The heart is the powerhouse that propels the body’s essential systems. It delivers the fuel, oxygen, and nutrients that keep our organs and tissues running, but it can’t work correctly when there is a problem with blood flow or the heart itself. This happens with heart disease, which comes in different forms, causing various symptoms and signs like pain or pressure in the chest or upper body, breathlessness, dizziness, or unexplained fainting.
According to the Centers for Disease Control and Prevention, scientists have been making progress in treating and preventing heart diseases for decades, with deaths from heart attacks and other cardiovascular ailments falling by a stunning 69 percent between 1950 and 2009. But that rosy picture is overshadowed by a troubling trend: Deaths related to heart failure, arrhythmias, and other heart conditions have risen since 2022.
The problem is that many researchers need more resources to conduct thorough studies on heart disease and find effective treatments. This is especially true for scientists who need access to high-powered computing capabilities only available with supercomputers. Now, a researcher at Harvard has reportedly used Alphabet Inc’s cloud platform to clone a supercomputer for a study on heart disease. The novel move could help other researchers overcome a shortage of powerful computing resources and speed up their work.
Petros Koumoutsakos, a researcher at Harvard’s School of Engineering and Applied Sciences, led the study that simulated a therapy that aims to dissolve blood clots and tumor cells in the human circulatory system. But the simulation required enormous computing power that typically can only be harnessed with a supercomputer.
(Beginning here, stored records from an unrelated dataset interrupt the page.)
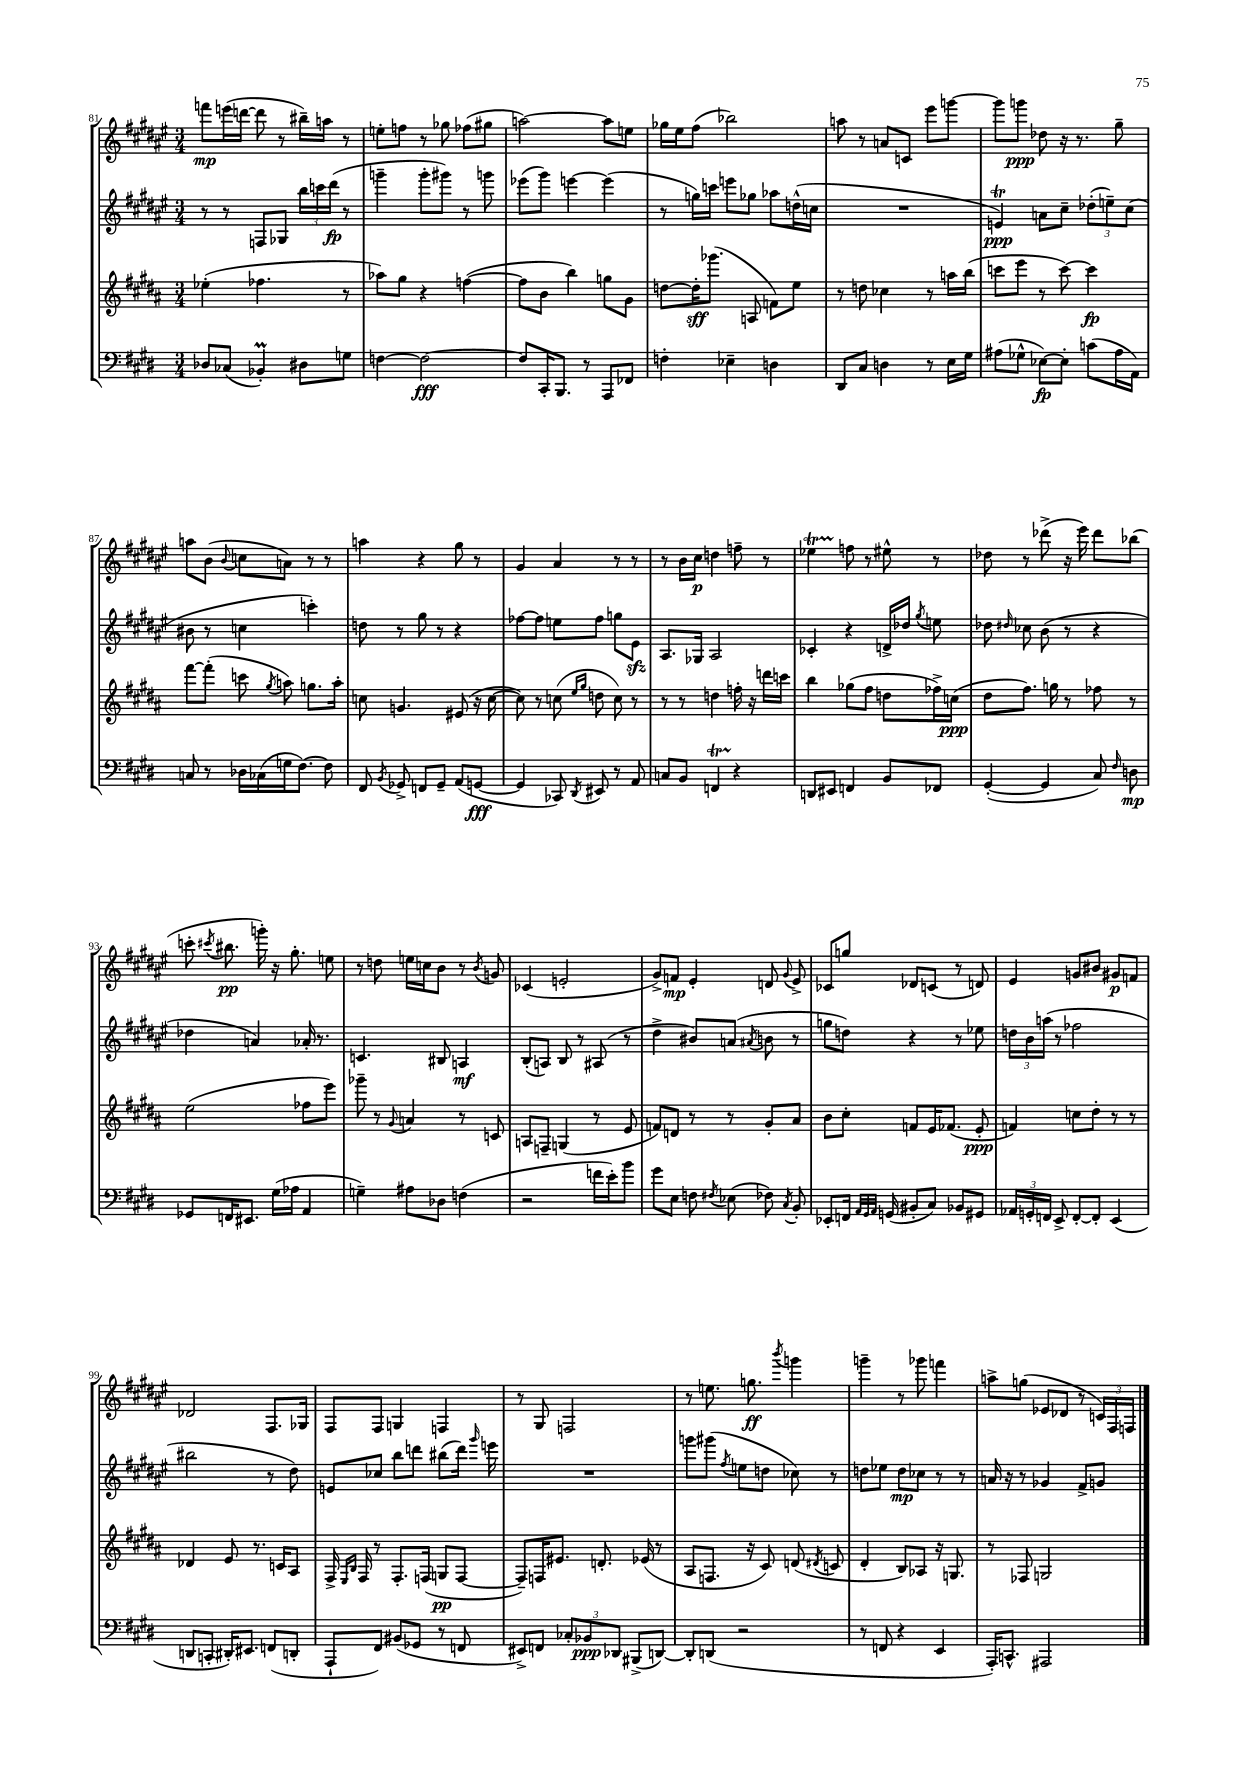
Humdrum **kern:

**kern	**dynam	**kern	**dynam	**kern	**dynam	**kern	**dynam
*part4	*part4	*part3	*part3	*part2	*part2	*part1	*part1
*staff4	*staff4	*staff3	*staff3	*staff2	*staff2	*staff1	*staff1
*clefF4	*	*clefG2	*	*clefG2	*	*clefG2	*
*k[f#c#g#d#]	*	*k[f#c#g#d#a#]	*	*k[f#c#g#d#a#e#]	*	*k[f#c#g#d#a#e#]	*
*M3/4	*	*M3/4	*	*M3/4	*	*M3/4	*
=81	=81	=81	=81	=81	=81	=81	=81
8D-X/L	.	(4ee-X'\	.	8r	.	8fffn\L	mp
(8C-X/J	.	.	.	8r	.	(16eeen\L	.
.	.	.	.	.	.	[16dddn\JJ	.
4BB-XM'/)	.	4.ff-X\	.	8Fn/L	.	8ddd\]	.
.	.	.	.	8G-X/J	.	8r	.
8D#X\L	.	.	.	24bb\LL	.	16bb#X~\LL)	.
.	.	.	.	24cccn\	.	.	.
.	.	.	.	.	.	16aan\JJ	.
.	.	.	.	(24ddd#\JJ	fp	.	.
8Gn\J	.	8r	.	8r	.	8r	.
=82	=82	=82	=82	=82	=82	=82	=82
[4Fn\	.	8aa-X\L)	.	4gggn~\	.	8een'\L	.
.	.	8gg#\J	.	.	.	8ffn\J	.
2F\_	fff	4r	.	8ggg'\L	.	8r	.
.	.	.	.	8ggg#X\J)	.	8gg-X\	.
.	.	([4ffn\	.	8r	.	(8ff-X\L	.
.	.	.	.	8gggn\	.	8gg#X\J	.
=83	=83	=83	=83	=83	=83	=83	=83
8F/L]	.	8ff\L]	.	(8eee-X\L	.	[2aan\)	.
16CC#'/K	.	8b\J	.	8ggg#\J)	.	.	.
8.BBB/J	.	.	.	.	.	.	.
.	.	4bb\)	.	[4eeen\	.	.	.
8r	.	.	.	.	.	.	.
8AAA/L	.	8ggn\L	.	(4eee\]	.	8aa\L]	.
8FF-X/J	.	8g#\J	.	.	.	8een\J	.
=84	=84	=84	=84	=84	=84	=84	=84
4Fn'\	.	[8ddn\L	.	8r	.	16gg-X\LL	.
.	.	.	.	.	.	16ee#\J	.
.	.	16dd'\K]	sff	16ggn\LL)	.	(8ff#\J	.
.	.	(8.ggg-X\J	.	16cccn\JJ	.	.	.
4E-X~\	.	.	.	8eeen\L	.	2bb-X\)	.
.	.	8An/	.	8gg-X\J	.	.	.
4Dn\	.	8fn\L)	.	8aa-X\L	.	.	.
.	.	8ee\J	.	(16ddn^^\L	.	.	.
.	.	.	.	16ccn\JJ	.	.	.
=85	=85	=85	=85	=85	=85	=85	=85
8DD#/L	.	8r	.	2.r	.	8aan\	.
8C#/J	.	8ddn\	.	.	.	8r	.
4Dn\	.	4cc-X\	.	.	.	8an/L	.
.	.	.	.	.	.	8cn/J	.
8r	.	8r	.	.	.	8eee#\L	.
16E\LL	.	16aan\LL	.	.	.	[8gggn\J	.
16G#\JJ	.	(16bb\JJ	.	.	.	.	.
=86	=86	=86	=86	=86	=86	=86	=86
(8A#X\L	.	8cccn\L	.	4enT/)	ppp	8ggg\L]	.
8G-X^^\J	.	8eee\J	.	.	.	8gggn\J	ppp
[8E-X\L)	fp	8r	.	8an\L	.	8dd-X\	.
8E-'\J]	.	[8ccc\)	.	8cc#~\J	.	16r	.
.	.	.	.	.	.	8.r	.
(8cn\L	.	4ccc\]	fp	(12dd-X'\L	.	.	.
.	.	.	.	12een~\)	.	.	.
16A#\L	.	.	.	.	.	8gg#~\	.
.	.	.	.	(12cc#\J	.	.	.
16AA\JJ)	.	.	.	.	.	.	.
!!LO:LB:g=z
=87	=87	=87	=87	=87	=87	=87	=87
8Cn/	.	[8fff#\L	.	8b#X\	.	8aan\L	.
8r	.	(8fff#'\J]	.	8r	.	(8b\J	.
.	.	.	.	.	.	8qqb/	.
16D-X\LL	.	8cccn\	.	4ccn\	.	8ccn\L	.
(16C-X\	.	.	.	.	.	.	.
.	.	8qgg#/	.	.	.	.	.
16Gn\J	.	8aan\)	.	.	.	8an\J)	.
[8.F#\J)	.	.	.	.	.	.	.
.	.	8.ggn\L	.	4cccn'\)	.	8r	.
8F#\]	.	.	.	.	.	8r	.
.	.	16aa'\Jk	.	.	.	.	.
=88	=88	=88	=88	=88	=88	=88	=88
8FF#/	.	8ccn\	.	8ddn\	.	4aan\	.
8qBB/	.	.	.	.	.	.	.
8GG-X^/	.	4.gn/	.	8r	.	.	.
8FFn/L	.	.	.	8gg#\	.	4r	.
8GG-~/J	.	.	.	8r	.	.	.
(8AA/L	.	(8e#X/	.	4r	.	8gg#\	.
[8GGn/J	fff	16r	.	.	.	8r	.
.	.	[16cc\	.	.	.	.	.
=89	=89	=89	=89	=89	=89	=89	=89
4GG/]	.	8cc\])	.	[8ff-X\L	.	4g#/	.
.	.	8r	.	8ff-\J]	.	.	.
8CC-X/)	.	(8ccn\	.	8een\L	.	4a#/	.
.	.	16qqee/LL	.	.	.	.	.
8qDD#/	.	16qqgg#/JJ	.	.	.	.	.
8EE#X/	.	8ddn\	.	8ff-\J	.	.	.
8r	.	8cc\)	.	8ggn\L	.	8r	.
8AA/	.	8r	.	8e#zz\J	.	8r	.
=90	=90	=90	=90	=90	=90	=90	=90
8Cn/L	.	8r	.	8.A#/L	.	8r	.
8BB/J	.	8r	.	.	.	16b\LL	.
.	.	.	.	16G-X/Jk	.	16cc#\JJ	p
4FFnT/	.	4ddn\	.	2A#/	.	4ddn\	.
4r	.	16ffn'\	.	.	.	8ffn~\	.
.	.	16r	.	.	.	.	.
.	.	16dddn\LL	.	.	.	8r	.
.	.	16cccn\JJ	.	.	.	.	.
=91	=91	=91	=91	=91	=91	=91	=91
8DDn/L	.	4bb\	.	4c-X'/	.	4ee-XT\	.
8EE#X/J	.	.	.	.	.	.	.
4FFn/	.	(8gg-X\L	.	4r	.	8ffn\	.
.	.	8ff#\J	.	.	.	8r	.
8BB/L	.	8ddn\L	.	16dn^/LL	.	8ee#X^^\	.
.	.	.	.	16dd-X/JJ	.	.	.
.	.	.	.	8qgg#/	.	.	.
8FF-X/J	.	16ff-X^\L)	.	8een\	.	8r	.
.	.	(16ccn\JJ	ppp	.	.	.	.
=92	=92	=92	=92	=92	=92	=92	=92
([4GG#'/	.	8dd#\L	.	8dd-X\	.	8dd-X\	.
.	.	.	.	16qqdd#X/	.	.	.
.	.	8.ff#\J)	.	8cc-X\	.	8r	.
4GG#/]	.	.	.	(8b\	.	(8ddd-X^\	.
.	.	16ggn\	.	.	.	.	.
.	.	8r	.	8r	.	16r	.
.	.	.	.	.	.	16eee#\)	.
8C#/)	.	8ff-X\	.	4r	.	8ddd-\L	.
16qqF#/	.	.	.	.	.	.	.
8Dn\	mp	8r	.	.	.	(8bb-X\J	.
!!LO:LB:g=z
=93	=93	=93	=93	=93	=93	=93	=93
8GG-X/L	.	(2ee\	.	4dd-X\	.	8cccn'\	.
.	.	.	.	.	.	8qccc#X/	.
16FFn/K	.	.	.	.	.	8.bb#X\	pp
8.EE#X/J	.	.	.	.	.	.	.
.	.	.	.	4an/)	.	.	.
.	.	.	.	.	.	16gggn'\)	.
(16G#\LL	.	.	.	.	.	16r	.
16A-X\JJ	.	.	.	.	.	8.gg#'\	.
4AA/	.	8ff-X\L	.	16a-X'/	.	.	.
.	.	.	.	8.r	.	.	.
.	.	8eee\J)	.	.	.	8een\	.
=94	=94	=94	=94	=94	=94	=94	=94
4Gn~\)	.	8ggg-X~\	.	4.cn/	.	8r	.
.	.	8r	.	.	.	8ddn\	.
.	.	8qqg#/	.	.	.	.	.
8A#X\L	.	4an/	.	.	.	16een\LL	.
.	.	.	.	.	.	16ccn\J	.
8D-X\J	.	.	.	8B#X/	.	8b\J	.
(4Fn\	.	8r	.	4An/	mf	8r	.
.	.	.	.	.	.	8qb/	.
.	.	8cn/	.	.	.	8gn/	.
=95	=95	=95	=95	=95	=95	=95	=95
2r	.	8An/L	.	(8B'/L	.	(4c-X/	.
.	.	8Fn~/J	.	8An/J)	.	.	.
.	.	(4Gn/	.	8B/	.	2en'/	.
.	.	.	.	8r	.	.	.
16fn\LL	.	8r	.	(8A#X/	.	.	.
16e'\J)	.	.	.	.	.	.	.
8b\J	.	8e/	.	8r	.	.	.
=96	=96	=96	=96	=96	=96	=96	=96
8g#\L	.	8fn/L)	.	4dd#^\	.	8g#^/L)	.
8E\J	.	8dn/J	.	.	.	8fn/J	mp
8Fn\	.	8r	.	8b#X/L)	.	4e#'/	.
8qF#X/	.	.	.	.	.	.	.
(8E-X\	.	8r	.	(8an/J	.	.	.
.	.	.	.	8qa#X/	.	.	.
8F-X\)	.	8g#'/L	.	8bn\	.	8dn/	.
8qC#/	.	.	.	.	.	8qqg#/	.
8BB'/	.	8a#/J	.	8r	.	8e#^/	.
=97	=97	=97	=97	=97	=97	=97	=97
8EE-X'/L	.	8b\L	.	8ggn\L	.	8c-X/L	.
16FFn/Jk	.	8cc#'\J	.	8ddn\J)	.	8ggn/J	.
32qqAA/LLL	.	.	.	.	.	.	.
32qqGG#/	.	.	.	.	.	.	.
32qqAA/JJJ	.	.	.	.	.	.	.
(16GGn/	.	.	.	.	.	.	.
8BB#X'/L	.	8fn/L	.	4r	.	8d-X/L	.
8C#/J)	.	16e/K	.	.	.	(8cn/J	.
.	.	(8.f-X/J	.	.	.	.	.
8BB-X/L	.	.	.	8r	.	8r	.
8GG#X/J	.	8e'/	ppp	8ee-X\	.	8dn/)	.
=98	=98	=98	=98	=98	=98	=98	=98
24AA-X/LL	.	4fn/)	.	24ddn\LL	.	4e#/	.
24GGn'/	.	.	.	24b\	.	.	.
24FFn/JJ	.	.	.	(24aan\JJ	.	.	.
8EE^/	.	.	.	8r	.	.	.
[8FF'/L	.	8ccn\L	.	2ff-X\	.	8gn/L	.
8FF'/J]	.	8dd#'\J	.	.	.	8b#X/J	.
(4EE/	.	8r	.	.	.	8g#X/L	p
.	.	8r	.	.	.	8fn/J	.
!!LO:LB:g=z
=99	=99	=99	=99	=99	=99	=99	=99
8DDn/L	.	4d-X/	.	2bb#X\	.	2d-X/	.
8CCn'/J	.	.	.	.	.	.	.
16DD#X'/KL)	.	8e/	.	.	.	.	.
8.EE#X/J	.	.	.	.	.	.	.
.	.	8.r	.	.	.	.	.
(8FFn/L	.	.	.	8r	.	8.F#/L	.
.	.	16cn/KL	.	.	.	.	.
8DDn'/J	.	8A#/J	.	8dd#\)	.	.	.
.	.	.	.	.	.	16G-X/Jk	.
=100	=100	=100	=100	=100	=100	=100	=100
8AAA`/L	.	16F#^/	.	8en/L	.	8F#/L	.
.	.	16qqE/LL	.	.	.	.	.
.	.	16qqB/JJ	.	.	.	.	.
.	.	16F#/	.	.	.	.	.
8FF#/J)	.	8r	.	8cc-X/J	.	8F#/J	.
(8BB#X/L	.	8.F#'/L	.	8bb\L	.	4Gn/	.
8GG-X/J	.	.	.	8dddn\J	.	.	.
.	.	(16Fn/Jk	.	.	.	.	.
8r	.	8Gn/L	pp	(8bb#X\L	.	4Fn/	.
8FFn/	.	[8F/J	.	16ddd\Jk)	.	.	.
.	.	.	.	16qqggg#/	.	.	.
.	.	.	.	16eeen\	.	.	.
=101	=101	=101	=101	=101	=101	=101	=101
8EE#X^/L)	.	8F~/L])	.	2.r	.	8r	.
8FFn/J	.	16Fn/K	.	.	.	8G#/	.
.	.	8.e#X/J	.	.	.	.	.
12C-X'/L	.	.	.	.	.	2Fn/	.
12BB-X/	ppp	.	.	.	.	.	.
.	.	8.dn'/	.	.	.	.	.
12DD-X/J	.	.	.	.	.	.	.
(8BBB#X^/L	.	.	.	.	.	.	.
.	.	(16e-X/	.	.	.	.	.
[8DDn/J)	.	8r	.	.	.	.	.
=102	=102	=102	=102	=102	=102	=102	=102
8DD'/L]	.	8A#/L	.	8gggn\L	.	8r	.
(8DDn/J	.	8.Fn/J	.	(8ggg#X\J	.	8.een\	.
.	.	.	.	8qff#/	.	.	.
2r	.	.	.	8een\L	.	.	.
.	.	16r	.	.	.	8.ggn\	ff
.	.	8c#/)	.	8ddn\J	.	.	.
.	.	.	.	.	.	8qbbb/	.
.	.	(8dn/	.	8cc-X\)	.	4gggn\	.
.	.	8qd#X/	.	.	.	.	.
.	.	8cn/	.	8r	.	.	.
=103	=103	=103	=103	=103	=103	=103	=103
8r	.	4d#'/	.	8ddn\L	.	4gggn~\	.
8FFn/	.	.	.	8ee-X\J	.	.	.
4r	.	8B/L)	.	8dd\L	mp	8r	.
.	.	8A-X/J	.	8cc-X\J	.	8ggg-X\	.
4EE/	.	16r	.	8r	.	4fffn\	.
.	.	8.Gn/	.	.	.	.	.
.	.	.	.	8r	.	.	.
=104	=104	=104	=104	=104	=104	=104	=104
16AAA'/KL)	.	8r	.	16an/	.	8aan^\L	.
8.CCn^^/J	.	.	.	16r	.	.	.
.	.	8F-X/	.	8r	.	(8ggn\J	.
2AAA#X/	.	2Gn/	.	4g-X/	.	8e-X/L	.
.	.	.	.	.	.	8d-X/J	.
.	.	.	.	8f#^/L	.	8r	.
.	.	.	.	8gn/J	.	24cn/LL)	.
.	.	.	.	.	.	24F#/	.
.	.	.	.	.	.	24Fn/JJ	.
==	==	==	==	==	==	==	==
*-	*-	*-	*-	*-	*-	*-	*-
Koumoutsakos and his team used the Google Cloud platform to clone the supercomputer in a move that could help other researchers overcome bottlenecks and advance their work.
To clone the supercomputer, the research team used advanced algorithms to duplicate the computational structure of the system on a smaller scale. The process entailed modifying the software, networking, and physical hardware design. The resulting platform achieved 80 percent of the efficiency in the state-of-the-art dedicated supercomputer facilities with extensively tuned code.
Koumoutsakos’s project is one of several that have recently tapped into the power of cloud infrastructure to address scientific computing challenges. “Folks are realizing the potential of cloud to solve problems and technical scientific engineering computing to unlock productivity — getting better answers, faster,” said Bill Magro, chief high-performance computing technologist at Google Cloud. But converting cloud infrastructure to mimic supercomputers requires significant time and effort. The platform isn’t designed to support scientific engineering computing, and it can be a challenging environment for users unfamiliar with the underlying technology. This can be exacerbated by Google Cloud’s APIs often deprecating older versions, forcing scientists to update their software and applications continuously. This could potentially limit the adoption of the new platform.